• _PROVIDED DATA_:

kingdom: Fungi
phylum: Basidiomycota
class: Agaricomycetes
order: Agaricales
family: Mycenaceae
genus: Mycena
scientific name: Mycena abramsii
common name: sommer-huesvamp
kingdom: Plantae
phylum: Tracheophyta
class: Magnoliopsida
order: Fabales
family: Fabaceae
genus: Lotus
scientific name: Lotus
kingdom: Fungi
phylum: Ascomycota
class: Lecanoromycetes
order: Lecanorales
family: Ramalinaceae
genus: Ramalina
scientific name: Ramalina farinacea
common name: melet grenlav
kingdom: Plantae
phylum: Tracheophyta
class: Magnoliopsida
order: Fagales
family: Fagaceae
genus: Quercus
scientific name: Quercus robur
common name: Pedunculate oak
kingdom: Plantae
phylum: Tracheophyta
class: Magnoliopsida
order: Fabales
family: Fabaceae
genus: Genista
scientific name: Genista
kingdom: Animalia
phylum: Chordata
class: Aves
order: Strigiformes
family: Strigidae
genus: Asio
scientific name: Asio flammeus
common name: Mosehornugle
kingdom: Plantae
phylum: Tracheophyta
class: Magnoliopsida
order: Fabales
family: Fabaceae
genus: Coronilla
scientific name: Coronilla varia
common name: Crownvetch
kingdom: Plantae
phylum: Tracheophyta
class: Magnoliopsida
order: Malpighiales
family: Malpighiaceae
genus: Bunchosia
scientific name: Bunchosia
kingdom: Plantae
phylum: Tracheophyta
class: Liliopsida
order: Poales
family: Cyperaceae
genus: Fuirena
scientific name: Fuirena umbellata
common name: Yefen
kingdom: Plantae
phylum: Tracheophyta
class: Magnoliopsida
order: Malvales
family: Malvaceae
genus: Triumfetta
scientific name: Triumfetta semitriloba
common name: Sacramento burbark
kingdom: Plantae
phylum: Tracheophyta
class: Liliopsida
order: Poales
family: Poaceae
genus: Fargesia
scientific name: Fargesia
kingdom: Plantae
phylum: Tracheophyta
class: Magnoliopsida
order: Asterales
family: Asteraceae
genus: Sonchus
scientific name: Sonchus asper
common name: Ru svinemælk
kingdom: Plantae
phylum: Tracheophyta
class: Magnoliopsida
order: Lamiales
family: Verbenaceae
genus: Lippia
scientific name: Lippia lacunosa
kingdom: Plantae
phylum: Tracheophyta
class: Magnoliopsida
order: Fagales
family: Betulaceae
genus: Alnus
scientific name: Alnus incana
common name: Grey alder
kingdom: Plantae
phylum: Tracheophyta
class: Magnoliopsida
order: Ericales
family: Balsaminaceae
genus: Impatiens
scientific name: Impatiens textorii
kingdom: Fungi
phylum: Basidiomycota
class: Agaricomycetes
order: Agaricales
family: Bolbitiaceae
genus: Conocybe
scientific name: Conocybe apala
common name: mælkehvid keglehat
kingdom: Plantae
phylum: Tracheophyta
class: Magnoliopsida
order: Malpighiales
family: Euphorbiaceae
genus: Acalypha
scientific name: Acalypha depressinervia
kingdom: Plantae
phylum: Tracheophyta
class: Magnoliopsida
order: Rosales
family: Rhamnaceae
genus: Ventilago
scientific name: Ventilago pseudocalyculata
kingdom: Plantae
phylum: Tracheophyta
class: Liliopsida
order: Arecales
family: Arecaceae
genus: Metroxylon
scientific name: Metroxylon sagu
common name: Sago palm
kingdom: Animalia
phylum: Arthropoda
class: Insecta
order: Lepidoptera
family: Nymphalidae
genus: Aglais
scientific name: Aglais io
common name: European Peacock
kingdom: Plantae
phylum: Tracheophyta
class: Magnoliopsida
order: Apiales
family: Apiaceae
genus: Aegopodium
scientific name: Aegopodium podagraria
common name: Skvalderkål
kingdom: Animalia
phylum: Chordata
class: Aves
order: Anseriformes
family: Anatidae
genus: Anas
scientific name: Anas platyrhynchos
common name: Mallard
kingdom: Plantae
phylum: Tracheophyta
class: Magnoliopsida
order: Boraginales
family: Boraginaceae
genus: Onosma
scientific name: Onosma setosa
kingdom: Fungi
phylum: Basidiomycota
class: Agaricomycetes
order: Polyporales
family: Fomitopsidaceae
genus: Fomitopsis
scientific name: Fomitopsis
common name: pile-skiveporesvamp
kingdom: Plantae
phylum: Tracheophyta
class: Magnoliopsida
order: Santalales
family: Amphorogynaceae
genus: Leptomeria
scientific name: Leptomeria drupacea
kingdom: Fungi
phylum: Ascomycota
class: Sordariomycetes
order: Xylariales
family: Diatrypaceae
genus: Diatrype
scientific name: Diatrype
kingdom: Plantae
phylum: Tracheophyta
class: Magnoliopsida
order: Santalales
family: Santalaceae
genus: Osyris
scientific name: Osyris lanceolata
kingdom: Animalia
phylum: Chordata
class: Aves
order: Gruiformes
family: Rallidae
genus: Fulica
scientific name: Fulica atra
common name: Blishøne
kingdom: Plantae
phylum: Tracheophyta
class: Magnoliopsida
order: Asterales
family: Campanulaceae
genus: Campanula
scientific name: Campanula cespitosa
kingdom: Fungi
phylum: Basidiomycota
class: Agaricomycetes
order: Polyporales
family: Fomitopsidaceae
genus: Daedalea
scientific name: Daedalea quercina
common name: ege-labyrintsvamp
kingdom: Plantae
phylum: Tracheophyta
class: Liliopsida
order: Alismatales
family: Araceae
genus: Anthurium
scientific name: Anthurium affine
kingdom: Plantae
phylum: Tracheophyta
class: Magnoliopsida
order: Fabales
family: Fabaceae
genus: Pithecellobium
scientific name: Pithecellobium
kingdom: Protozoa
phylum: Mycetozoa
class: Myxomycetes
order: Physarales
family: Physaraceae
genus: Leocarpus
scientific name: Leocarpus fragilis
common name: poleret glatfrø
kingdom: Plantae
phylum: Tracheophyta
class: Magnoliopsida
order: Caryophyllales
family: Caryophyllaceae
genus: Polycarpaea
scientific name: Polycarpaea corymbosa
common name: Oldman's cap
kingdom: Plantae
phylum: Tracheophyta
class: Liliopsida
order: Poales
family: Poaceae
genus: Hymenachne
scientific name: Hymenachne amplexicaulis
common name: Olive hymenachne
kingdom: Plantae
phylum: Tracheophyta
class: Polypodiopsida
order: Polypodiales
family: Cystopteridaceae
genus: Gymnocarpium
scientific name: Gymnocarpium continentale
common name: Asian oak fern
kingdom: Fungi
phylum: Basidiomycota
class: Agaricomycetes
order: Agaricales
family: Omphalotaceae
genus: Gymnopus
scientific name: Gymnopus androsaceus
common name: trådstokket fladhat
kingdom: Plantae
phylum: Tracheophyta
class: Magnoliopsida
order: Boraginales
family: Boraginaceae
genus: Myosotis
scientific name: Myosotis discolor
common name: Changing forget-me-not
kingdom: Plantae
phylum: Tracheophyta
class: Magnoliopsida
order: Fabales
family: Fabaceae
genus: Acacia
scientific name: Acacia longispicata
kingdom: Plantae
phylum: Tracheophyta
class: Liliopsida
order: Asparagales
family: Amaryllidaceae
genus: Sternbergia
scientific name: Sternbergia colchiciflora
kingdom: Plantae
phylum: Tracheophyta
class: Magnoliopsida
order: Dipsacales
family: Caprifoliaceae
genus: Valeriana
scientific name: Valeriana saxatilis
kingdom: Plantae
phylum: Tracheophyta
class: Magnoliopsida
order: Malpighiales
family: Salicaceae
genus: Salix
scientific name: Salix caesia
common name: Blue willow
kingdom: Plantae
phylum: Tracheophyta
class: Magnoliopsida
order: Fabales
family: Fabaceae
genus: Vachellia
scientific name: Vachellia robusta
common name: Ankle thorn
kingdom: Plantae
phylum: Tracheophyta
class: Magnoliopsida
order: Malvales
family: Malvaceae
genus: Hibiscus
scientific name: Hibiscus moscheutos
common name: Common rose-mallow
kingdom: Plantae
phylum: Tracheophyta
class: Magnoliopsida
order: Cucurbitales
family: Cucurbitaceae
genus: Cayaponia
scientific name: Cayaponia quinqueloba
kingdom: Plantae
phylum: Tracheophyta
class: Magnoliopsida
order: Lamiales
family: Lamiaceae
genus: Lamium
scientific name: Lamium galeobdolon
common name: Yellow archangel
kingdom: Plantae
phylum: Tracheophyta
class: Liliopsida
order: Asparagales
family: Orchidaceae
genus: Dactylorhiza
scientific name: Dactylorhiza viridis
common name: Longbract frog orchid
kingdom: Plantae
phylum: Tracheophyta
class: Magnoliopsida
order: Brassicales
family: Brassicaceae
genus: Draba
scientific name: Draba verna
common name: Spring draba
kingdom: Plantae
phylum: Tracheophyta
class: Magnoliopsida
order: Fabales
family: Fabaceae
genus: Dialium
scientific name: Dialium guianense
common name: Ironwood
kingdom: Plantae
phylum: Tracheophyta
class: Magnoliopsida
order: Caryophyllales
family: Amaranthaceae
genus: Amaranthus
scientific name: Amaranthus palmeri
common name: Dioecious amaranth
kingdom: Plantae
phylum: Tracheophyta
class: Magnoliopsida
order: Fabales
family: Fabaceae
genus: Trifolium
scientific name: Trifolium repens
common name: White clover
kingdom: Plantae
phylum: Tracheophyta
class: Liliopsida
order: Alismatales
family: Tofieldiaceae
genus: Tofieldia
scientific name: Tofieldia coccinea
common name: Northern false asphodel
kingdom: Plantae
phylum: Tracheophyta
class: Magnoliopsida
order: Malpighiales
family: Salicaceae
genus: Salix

• _WHAT TO WORK ON_:
Rewrite the listing from the line with "family: Araceae" to the line with "genus: Sternbergia", swapping "common name" for "vernacular name" and keeping everything else the same.

• _EXPECTED OUTPUT_:
family: Araceae
genus: Anthurium
scientific name: Anthurium affine
kingdom: Plantae
phylum: Tracheophyta
class: Magnoliopsida
order: Fabales
family: Fabaceae
genus: Pithecellobium
scientific name: Pithecellobium
kingdom: Protozoa
phylum: Mycetozoa
class: Myxomycetes
order: Physarales
family: Physaraceae
genus: Leocarpus
scientific name: Leocarpus fragilis
vernacular name: poleret glatfrø
kingdom: Plantae
phylum: Tracheophyta
class: Magnoliopsida
order: Caryophyllales
family: Caryophyllaceae
genus: Polycarpaea
scientific name: Polycarpaea corymbosa
vernacular name: Oldman's cap
kingdom: Plantae
phylum: Tracheophyta
class: Liliopsida
order: Poales
family: Poaceae
genus: Hymenachne
scientific name: Hymenachne amplexicaulis
vernacular name: Olive hymenachne
kingdom: Plantae
phylum: Tracheophyta
class: Polypodiopsida
order: Polypodiales
family: Cystopteridaceae
genus: Gymnocarpium
scientific name: Gymnocarpium continentale
vernacular name: Asian oak fern
kingdom: Fungi
phylum: Basidiomycota
class: Agaricomycetes
order: Agaricales
family: Omphalotaceae
genus: Gymnopus
scientific name: Gymnopus androsaceus
vernacular name: trådstokket fladhat
kingdom: Plantae
phylum: Tracheophyta
class: Magnoliopsida
order: Boraginales
family: Boraginaceae
genus: Myosotis
scientific name: Myosotis discolor
vernacular name: Changing forget-me-not
kingdom: Plantae
phylum: Tracheophyta
class: Magnoliopsida
order: Fabales
family: Fabaceae
genus: Acacia
scientific name: Acacia longispicata
kingdom: Plantae
phylum: Tracheophyta
class: Liliopsida
order: Asparagales
family: Amaryllidaceae
genus: Sternbergia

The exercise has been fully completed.